個人間で中古品を売買するフリーマーケットアプリ大手のメルカリの株価は右肩下がりで、下落に歯止めがかからない。12月19日には、とうとう2000円を割り込み、21日には一時、1820円まで下落。連日の上場来安値の更新となった。公開初日比で株価は3分の1以下に崩落した。
6月19日、メルカリが東証マザーズに新規上場した。企業価値が10億ドル(約1100億円)を超える「ユニコーン」企業の上場は、投資家から期待を集めた。ユニコーンは、額に一本の角が生えた伝説の生き物。ユニコーン企業とは、投資家からユニコーンのように巨額の利益をもたらす可能性のある企業として注目される。
上場直後に、公募価格(3000円)の2倍に当たる6000円をつけた。時価総額はおよそ8574億円と、大型IPO(新規株式公開)となった。だが、その後、株価は急落。11月1日には、ついに公募価格割れの2891円に。

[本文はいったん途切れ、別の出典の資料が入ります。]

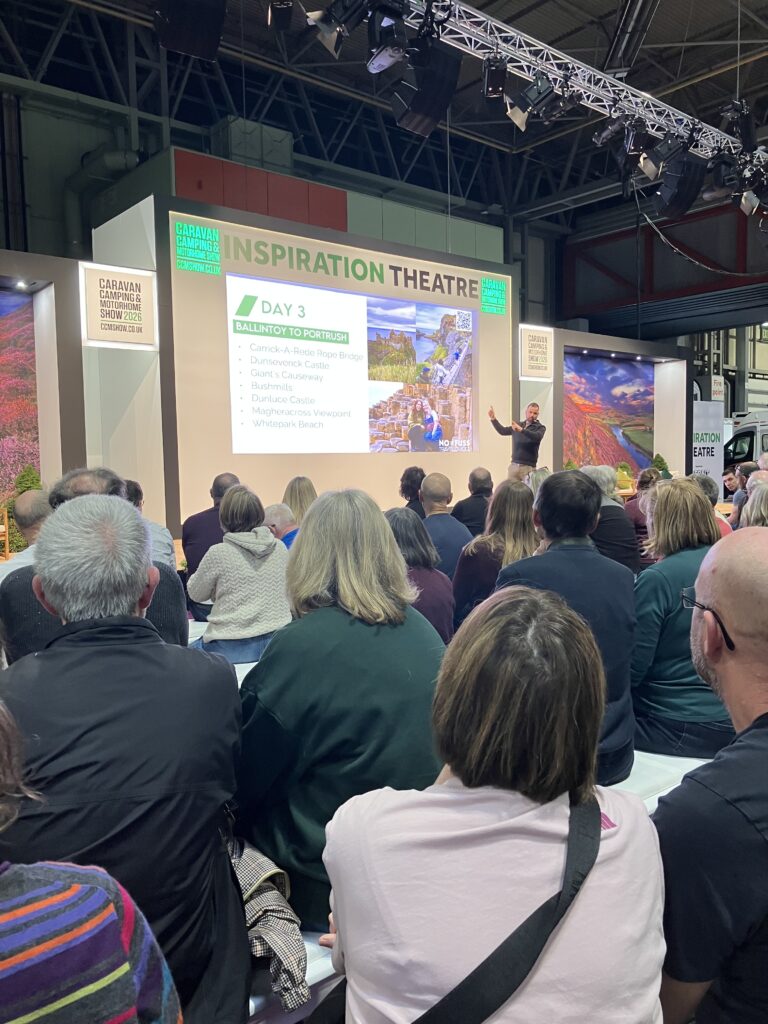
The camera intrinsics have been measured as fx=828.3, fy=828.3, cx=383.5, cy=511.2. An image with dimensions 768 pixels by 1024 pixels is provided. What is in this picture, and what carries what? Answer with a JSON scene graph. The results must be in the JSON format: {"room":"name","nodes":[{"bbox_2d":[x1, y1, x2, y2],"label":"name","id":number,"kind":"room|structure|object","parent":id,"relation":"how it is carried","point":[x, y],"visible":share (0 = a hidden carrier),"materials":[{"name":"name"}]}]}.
{"room":"event hall","nodes":[
{"label":"event hall","id":0,"kind":"room"},
{"bbox_2d":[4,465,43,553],"label":"shrub","id":1,"kind":"object","parent":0,"point":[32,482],"visible":0.31,"materials":[{"name":"green plant"}]},
{"bbox_2d":[0,248,88,531],"label":"display","id":2,"kind":"object","parent":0,"point":[36,274],"visible":0.78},
{"bbox_2d":[0,288,40,518],"label":"mural","id":3,"kind":"object","parent":2,"relation":"attached to","point":[32,427],"visible":0.91,"materials":[{"name":"multicoloured"}]},
{"bbox_2d":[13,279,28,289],"label":"spotlight","id":4,"kind":"object","parent":2,"relation":"attached to","point":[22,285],"visible":0.96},
{"bbox_2d":[0,698,180,1023],"label":"person","id":5,"kind":"object","parent":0,"point":[7,917],"visible":1},
{"bbox_2d":[188,484,292,664],"label":"woman","id":6,"kind":"object","parent":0,"point":[269,541],"visible":0.87},
{"bbox_2d":[1,64,568,332],"label":"back wall","id":7,"kind":"structure","parent":0,"point":[3,214],"materials":[{"name":"paint"}]},
{"bbox_2d":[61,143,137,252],"label":"ventilation duct","id":8,"kind":"object","parent":7,"relation":"attached to","point":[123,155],"visible":0.55,"materials":[{"name":"grey metal"}]},
{"bbox_2d":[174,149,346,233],"label":"red panel","id":9,"kind":"object","parent":7,"relation":"attached to","point":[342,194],"visible":0.53,"materials":[{"name":"red paint"}]},
{"bbox_2d":[106,189,516,538],"label":"display wall","id":10,"kind":"object","parent":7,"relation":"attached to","point":[161,317],"visible":0.73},
{"bbox_2d":[80,263,156,349],"label":"sign","id":11,"kind":"object","parent":10,"relation":"attached to","point":[125,323],"visible":0.99,"materials":[{"name":"white"}]},
{"bbox_2d":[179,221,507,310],"label":"sign lettering","id":12,"kind":"object","parent":10,"relation":"attached to","point":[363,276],"visible":0.98,"materials":[{"name":"green"}]},
{"bbox_2d":[226,272,477,453],"label":"projection screen","id":13,"kind":"object","parent":10,"relation":"attached to","point":[321,360],"visible":0.96,"materials":[{"name":"white"}]},
{"bbox_2d":[0,0,767,230],"label":"ceiling","id":14,"kind":"structure","parent":0,"point":[572,46],"materials":[{"name":"black metal"}]},
{"bbox_2d":[152,0,226,60],"label":"loudspeaker","id":15,"kind":"object","parent":14,"relation":"hanging from","point":[176,29],"visible":0.99,"materials":[{"name":"black"}]},
{"bbox_2d":[396,0,766,164],"label":"lighting truss","id":16,"kind":"object","parent":14,"relation":"hanging from","point":[461,7],"visible":0.86,"materials":[{"name":"silver metal"}]},
{"bbox_2d":[266,0,299,32],"label":"stage light","id":17,"kind":"object","parent":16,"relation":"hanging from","point":[283,18],"visible":0.98,"materials":[{"name":"black metal"}]},
{"bbox_2d":[305,0,359,55],"label":"stage light","id":18,"kind":"object","parent":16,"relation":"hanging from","point":[332,33],"visible":0.99,"materials":[{"name":"black metal"}]},
{"bbox_2d":[365,0,409,73],"label":"stage light","id":19,"kind":"object","parent":16,"relation":"hanging from","point":[376,61],"visible":0.98,"materials":[{"name":"black"}]},
{"bbox_2d":[390,40,460,136],"label":"loudspeaker","id":20,"kind":"object","parent":16,"relation":"hanging from","point":[429,91],"visible":0.98,"materials":[{"name":"black"}]},
{"bbox_2d":[482,56,507,98],"label":"stage light","id":21,"kind":"object","parent":16,"relation":"hanging from","point":[492,84],"visible":0.98,"materials":[{"name":"black metal"}]},
{"bbox_2d":[508,72,568,129],"label":"stage light","id":22,"kind":"object","parent":16,"relation":"hanging from","point":[547,95],"visible":0.98,"materials":[{"name":"black metal"}]},
{"bbox_2d":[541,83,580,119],"label":"stage light","id":23,"kind":"object","parent":16,"relation":"hanging from","point":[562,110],"visible":0.95,"materials":[{"name":"black metal"}]},
{"bbox_2d":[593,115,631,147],"label":"stage light","id":24,"kind":"object","parent":16,"relation":"hanging from","point":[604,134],"visible":0.92,"materials":[{"name":"black metal"}]},
{"bbox_2d":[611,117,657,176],"label":"stage light","id":25,"kind":"object","parent":16,"relation":"hanging from","point":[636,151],"visible":0.96,"materials":[{"name":"black metal"}]},
{"bbox_2d":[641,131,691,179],"label":"stage light","id":26,"kind":"object","parent":16,"relation":"hanging from","point":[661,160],"visible":0.96,"materials":[{"name":"black metal"}]},
{"bbox_2d":[654,153,707,217],"label":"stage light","id":27,"kind":"object","parent":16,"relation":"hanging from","point":[682,196],"visible":0.98,"materials":[{"name":"black"}]},
{"bbox_2d":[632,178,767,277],"label":"cable","id":28,"kind":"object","parent":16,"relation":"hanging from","point":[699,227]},
{"bbox_2d":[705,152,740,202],"label":"stage light","id":29,"kind":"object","parent":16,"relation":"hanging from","point":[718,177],"visible":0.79,"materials":[{"name":"black metal"}]},
{"bbox_2d":[720,98,757,154],"label":"stage light","id":30,"kind":"object","parent":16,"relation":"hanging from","point":[747,134],"visible":0.94,"materials":[{"name":"black"}]},
{"bbox_2d":[736,186,763,215],"label":"stage light","id":31,"kind":"object","parent":16,"relation":"hanging from","point":[747,203],"visible":0.78,"materials":[{"name":"black"}]},
{"bbox_2d":[487,402,544,479],"label":"man","id":32,"kind":"object","parent":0,"point":[539,435],"visible":0.81},
{"bbox_2d":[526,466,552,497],"label":"person","id":33,"kind":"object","parent":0,"point":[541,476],"visible":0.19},
{"bbox_2d":[530,323,691,481],"label":"display","id":34,"kind":"object","parent":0,"point":[627,347],"visible":0.61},
{"bbox_2d":[518,324,553,380],"label":"sign","id":35,"kind":"object","parent":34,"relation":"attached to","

上場時点で寄せられていた投資家の高い期待は、すっかり剥げ落ちてしまった。
11月26日には、創薬ベンチャーのサンバイオの株価が3営業日続伸し、時価総額はメルカリを抜き、東証マザーズ市場で首位となった。メルカリの株式時価総額は上場直後の3割の水準。6000億円弱がけし飛んだ計算だ
何が投資家を失望させたのか。公開価格を下回れば、IPO後に買ったすべての株主が含み損を抱えることになる。IPO後に株価が下がり続ける「上場ゴール」と批判されても仕方がない。株価は、長期的な成長の可能性を織り込んだものだ。売り一色となっているのは、経営者の姿勢の甘さへの裏返しである。

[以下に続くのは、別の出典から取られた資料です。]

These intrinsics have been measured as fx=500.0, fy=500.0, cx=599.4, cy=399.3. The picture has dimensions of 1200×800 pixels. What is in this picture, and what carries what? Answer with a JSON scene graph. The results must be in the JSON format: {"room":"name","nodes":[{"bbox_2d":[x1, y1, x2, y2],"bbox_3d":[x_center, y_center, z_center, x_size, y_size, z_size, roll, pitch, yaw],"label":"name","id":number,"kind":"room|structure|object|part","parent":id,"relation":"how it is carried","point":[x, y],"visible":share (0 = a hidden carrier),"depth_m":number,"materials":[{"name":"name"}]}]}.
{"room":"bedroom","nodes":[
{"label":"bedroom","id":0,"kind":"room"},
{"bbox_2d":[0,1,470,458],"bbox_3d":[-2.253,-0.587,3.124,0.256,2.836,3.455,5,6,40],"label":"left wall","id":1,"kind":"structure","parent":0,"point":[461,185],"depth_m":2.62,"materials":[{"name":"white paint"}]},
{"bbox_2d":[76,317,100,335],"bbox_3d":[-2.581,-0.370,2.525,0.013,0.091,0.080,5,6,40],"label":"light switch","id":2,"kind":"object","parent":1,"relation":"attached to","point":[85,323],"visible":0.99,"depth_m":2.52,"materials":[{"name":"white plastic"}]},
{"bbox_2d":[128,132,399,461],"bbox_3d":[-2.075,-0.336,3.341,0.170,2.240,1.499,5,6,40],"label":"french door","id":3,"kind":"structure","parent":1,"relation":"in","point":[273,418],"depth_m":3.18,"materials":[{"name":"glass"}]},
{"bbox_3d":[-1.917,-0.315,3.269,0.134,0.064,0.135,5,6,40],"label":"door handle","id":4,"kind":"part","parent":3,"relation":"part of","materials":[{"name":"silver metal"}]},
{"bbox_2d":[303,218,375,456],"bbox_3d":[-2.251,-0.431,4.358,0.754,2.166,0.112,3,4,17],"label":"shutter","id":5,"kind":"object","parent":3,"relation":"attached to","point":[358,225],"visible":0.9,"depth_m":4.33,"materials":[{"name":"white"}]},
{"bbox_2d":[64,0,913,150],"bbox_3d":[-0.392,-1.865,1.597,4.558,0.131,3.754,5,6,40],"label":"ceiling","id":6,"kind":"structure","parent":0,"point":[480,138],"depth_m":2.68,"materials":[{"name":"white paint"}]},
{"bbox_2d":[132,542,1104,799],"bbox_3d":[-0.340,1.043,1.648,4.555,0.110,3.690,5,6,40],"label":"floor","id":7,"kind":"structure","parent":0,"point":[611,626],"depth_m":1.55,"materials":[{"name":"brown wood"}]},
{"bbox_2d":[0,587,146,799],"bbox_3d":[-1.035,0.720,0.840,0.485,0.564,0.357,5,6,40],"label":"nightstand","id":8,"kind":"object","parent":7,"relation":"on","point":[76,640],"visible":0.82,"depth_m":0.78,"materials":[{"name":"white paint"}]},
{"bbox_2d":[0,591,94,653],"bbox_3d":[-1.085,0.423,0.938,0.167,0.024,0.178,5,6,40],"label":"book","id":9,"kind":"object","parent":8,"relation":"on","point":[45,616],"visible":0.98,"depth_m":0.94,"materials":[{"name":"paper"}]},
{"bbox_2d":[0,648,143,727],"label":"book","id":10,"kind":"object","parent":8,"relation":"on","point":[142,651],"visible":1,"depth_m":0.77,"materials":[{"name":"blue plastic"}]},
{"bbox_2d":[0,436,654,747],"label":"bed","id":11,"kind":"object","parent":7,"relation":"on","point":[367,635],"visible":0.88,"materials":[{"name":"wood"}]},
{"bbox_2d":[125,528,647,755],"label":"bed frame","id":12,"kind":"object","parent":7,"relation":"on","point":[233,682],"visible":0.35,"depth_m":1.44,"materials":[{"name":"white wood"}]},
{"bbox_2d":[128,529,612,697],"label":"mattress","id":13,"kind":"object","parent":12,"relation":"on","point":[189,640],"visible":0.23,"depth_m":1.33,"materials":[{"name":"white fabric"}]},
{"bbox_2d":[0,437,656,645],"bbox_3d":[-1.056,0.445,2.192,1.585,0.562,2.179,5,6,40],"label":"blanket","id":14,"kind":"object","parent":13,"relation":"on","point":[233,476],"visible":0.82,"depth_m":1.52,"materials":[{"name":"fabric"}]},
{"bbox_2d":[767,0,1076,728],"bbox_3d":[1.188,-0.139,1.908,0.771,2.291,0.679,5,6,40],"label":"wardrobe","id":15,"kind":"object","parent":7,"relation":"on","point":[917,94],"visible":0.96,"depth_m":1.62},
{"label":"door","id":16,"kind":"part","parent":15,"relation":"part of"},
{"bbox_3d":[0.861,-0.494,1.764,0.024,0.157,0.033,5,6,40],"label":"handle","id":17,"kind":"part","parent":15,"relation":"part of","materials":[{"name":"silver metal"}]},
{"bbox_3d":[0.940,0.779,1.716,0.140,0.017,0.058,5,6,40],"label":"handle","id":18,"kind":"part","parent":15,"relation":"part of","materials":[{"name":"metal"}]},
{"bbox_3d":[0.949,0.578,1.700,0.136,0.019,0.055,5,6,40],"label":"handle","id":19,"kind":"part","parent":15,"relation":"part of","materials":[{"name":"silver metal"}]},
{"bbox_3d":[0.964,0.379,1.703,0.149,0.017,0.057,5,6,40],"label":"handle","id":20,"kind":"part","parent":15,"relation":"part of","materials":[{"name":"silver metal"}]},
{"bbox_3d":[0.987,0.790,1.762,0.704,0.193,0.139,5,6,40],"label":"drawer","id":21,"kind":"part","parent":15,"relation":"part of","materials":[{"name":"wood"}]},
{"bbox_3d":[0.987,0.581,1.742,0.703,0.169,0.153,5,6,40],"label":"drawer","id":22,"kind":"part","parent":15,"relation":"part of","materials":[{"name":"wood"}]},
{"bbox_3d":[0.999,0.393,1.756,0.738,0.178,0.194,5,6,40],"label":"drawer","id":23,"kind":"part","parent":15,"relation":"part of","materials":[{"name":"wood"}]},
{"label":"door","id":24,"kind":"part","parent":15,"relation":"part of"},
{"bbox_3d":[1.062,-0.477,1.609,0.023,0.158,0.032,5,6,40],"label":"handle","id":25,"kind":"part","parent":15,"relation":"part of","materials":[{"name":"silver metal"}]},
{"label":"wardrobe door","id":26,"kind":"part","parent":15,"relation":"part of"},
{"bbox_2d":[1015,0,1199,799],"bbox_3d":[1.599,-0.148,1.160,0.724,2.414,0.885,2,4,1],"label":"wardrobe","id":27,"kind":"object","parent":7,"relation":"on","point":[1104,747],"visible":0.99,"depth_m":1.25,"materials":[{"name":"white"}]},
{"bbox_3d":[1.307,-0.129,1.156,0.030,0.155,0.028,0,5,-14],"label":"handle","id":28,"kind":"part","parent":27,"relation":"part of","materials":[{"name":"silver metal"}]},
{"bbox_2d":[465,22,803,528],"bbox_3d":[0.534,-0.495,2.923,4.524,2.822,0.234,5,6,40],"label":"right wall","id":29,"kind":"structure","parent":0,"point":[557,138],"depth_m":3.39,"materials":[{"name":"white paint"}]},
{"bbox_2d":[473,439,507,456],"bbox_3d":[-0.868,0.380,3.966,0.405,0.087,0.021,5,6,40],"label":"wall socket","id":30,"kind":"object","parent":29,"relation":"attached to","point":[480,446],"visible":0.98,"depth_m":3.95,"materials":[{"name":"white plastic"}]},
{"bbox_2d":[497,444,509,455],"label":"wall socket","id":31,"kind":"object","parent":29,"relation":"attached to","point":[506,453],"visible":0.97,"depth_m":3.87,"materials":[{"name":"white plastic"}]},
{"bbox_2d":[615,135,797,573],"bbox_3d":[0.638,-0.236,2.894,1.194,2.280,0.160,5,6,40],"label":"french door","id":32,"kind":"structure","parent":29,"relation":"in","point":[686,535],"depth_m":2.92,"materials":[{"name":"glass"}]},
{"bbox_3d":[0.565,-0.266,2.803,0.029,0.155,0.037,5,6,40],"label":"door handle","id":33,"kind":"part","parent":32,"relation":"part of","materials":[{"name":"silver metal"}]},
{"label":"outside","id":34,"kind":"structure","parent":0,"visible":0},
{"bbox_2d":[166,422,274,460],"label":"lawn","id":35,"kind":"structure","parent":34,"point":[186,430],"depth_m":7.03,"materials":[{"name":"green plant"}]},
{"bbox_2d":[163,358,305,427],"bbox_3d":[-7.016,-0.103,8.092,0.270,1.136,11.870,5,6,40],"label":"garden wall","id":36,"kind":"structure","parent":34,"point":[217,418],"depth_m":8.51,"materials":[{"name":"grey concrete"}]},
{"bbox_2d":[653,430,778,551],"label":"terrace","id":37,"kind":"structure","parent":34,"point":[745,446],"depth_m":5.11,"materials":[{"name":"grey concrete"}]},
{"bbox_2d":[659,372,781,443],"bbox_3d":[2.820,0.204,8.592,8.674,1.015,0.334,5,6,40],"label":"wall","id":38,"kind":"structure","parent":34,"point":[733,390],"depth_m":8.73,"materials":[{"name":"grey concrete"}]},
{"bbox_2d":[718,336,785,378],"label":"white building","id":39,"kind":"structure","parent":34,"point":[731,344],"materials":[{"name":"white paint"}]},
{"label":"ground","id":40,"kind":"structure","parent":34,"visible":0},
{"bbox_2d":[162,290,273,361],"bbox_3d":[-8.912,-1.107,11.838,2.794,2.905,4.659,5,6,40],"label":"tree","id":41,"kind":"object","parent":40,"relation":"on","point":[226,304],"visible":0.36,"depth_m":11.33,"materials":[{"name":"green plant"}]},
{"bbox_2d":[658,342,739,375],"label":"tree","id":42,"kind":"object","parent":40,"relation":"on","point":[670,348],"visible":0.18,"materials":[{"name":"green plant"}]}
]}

上場後初めて発表した2018年6月期連結決算の最終損益は、70億円の赤字(その前の期は42億円の赤字)と赤字幅が拡大した。山田進太郎会長兼最高経営責任者(CEO)は「現在は短期的な利益を追う段階ではない」と投資家に理解を求めたが、理解は広がらなかった。売上高は前期比62%増の357億円。営業損益は44億円の赤字(前期は27億円の赤字)だった。
今後も赤字が拡大し続ける恐れ
投資家が危惧したのは、赤字の“原因”だ。
国内のフリマアプリ事業の利用者は増えたものの、米国での事業拡大に伴う先行投資が重荷となった。米国市場は競争が激しい。取扱高10兆円のイーベイをはじめ、クレイグスリスト、レットゴー、オファーアップ、ポッシュマークなど、メルカリと似たサービスを提供するライバルが多数いる。メルカリは、“その他大勢”でしかない。
メルカリはシェアを取るためにコストをかけている。国内のメルカリ事業で稼いだ利益を、赤字の米国事業に注ぎ込み続けているのだ。